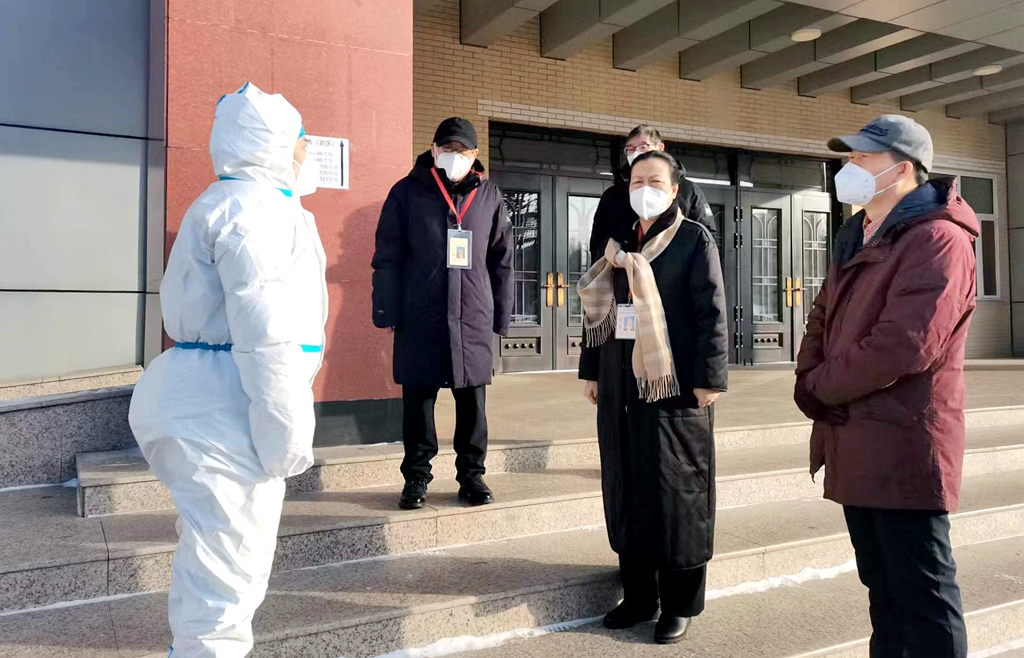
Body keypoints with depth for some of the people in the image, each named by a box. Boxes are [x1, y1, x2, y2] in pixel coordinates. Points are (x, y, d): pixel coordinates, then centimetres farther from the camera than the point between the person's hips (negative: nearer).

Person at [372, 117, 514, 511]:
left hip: (474, 319, 2)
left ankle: (472, 475, 22)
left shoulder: (489, 197, 9)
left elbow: (501, 261, 11)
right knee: (418, 398, 6)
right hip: (419, 318, -1)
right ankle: (416, 477, 20)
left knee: (472, 401, 7)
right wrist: (388, 312, -4)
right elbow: (387, 256, 2)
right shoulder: (408, 192, 4)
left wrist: (502, 316, 8)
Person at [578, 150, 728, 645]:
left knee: (677, 493, 2)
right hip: (621, 389, 6)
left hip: (674, 387, -5)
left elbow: (712, 313, -7)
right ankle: (638, 595, 23)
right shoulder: (616, 245, 15)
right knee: (626, 491, 9)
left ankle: (680, 604, 16)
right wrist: (591, 372, 16)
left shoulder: (694, 240, -1)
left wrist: (709, 378, -14)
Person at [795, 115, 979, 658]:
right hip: (855, 445, 9)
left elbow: (904, 345, -24)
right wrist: (808, 381, -2)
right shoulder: (856, 240, 16)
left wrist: (820, 388, -12)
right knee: (883, 585, 19)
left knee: (921, 592, 2)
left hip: (904, 447, -9)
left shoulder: (936, 239, -14)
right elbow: (822, 319, 17)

### Exercise
Convert the lines above into a JSON array of strings with one string per line. Omit blank lines and the picture.

### Exercise result
[
  "Body keypoints with depth for some of the people in the image, each named by a box. Boxes are [x1, y1, x2, y2] in pixel coordinates. Points are (x, y, d): pixel coordinates, then centimetres farther from the camera than the point between the person's hips (negative: nearer).",
  "Person at [372, 117, 514, 511]:",
  "left hip: (474, 319, 2)",
  "left ankle: (472, 475, 22)",
  "left shoulder: (489, 197, 9)",
  "left elbow: (501, 261, 11)",
  "right knee: (418, 398, 6)",
  "right hip: (419, 318, -1)",
  "right ankle: (416, 477, 20)",
  "left knee: (472, 401, 7)",
  "right wrist: (388, 312, -4)",
  "right elbow: (387, 256, 2)",
  "right shoulder: (408, 192, 4)",
  "left wrist: (502, 316, 8)",
  "Person at [578, 150, 728, 645]:",
  "left knee: (677, 493, 2)",
  "right hip: (621, 389, 6)",
  "left hip: (674, 387, -5)",
  "left elbow: (712, 313, -7)",
  "right ankle: (638, 595, 23)",
  "right shoulder: (616, 245, 15)",
  "right knee: (626, 491, 9)",
  "left ankle: (680, 604, 16)",
  "right wrist: (591, 372, 16)",
  "left shoulder: (694, 240, -1)",
  "left wrist: (709, 378, -14)",
  "Person at [795, 115, 979, 658]:",
  "right hip: (855, 445, 9)",
  "left elbow: (904, 345, -24)",
  "right wrist: (808, 381, -2)",
  "right shoulder: (856, 240, 16)",
  "left wrist: (820, 388, -12)",
  "right knee: (883, 585, 19)",
  "left knee: (921, 592, 2)",
  "left hip: (904, 447, -9)",
  "left shoulder: (936, 239, -14)",
  "right elbow: (822, 319, 17)"
]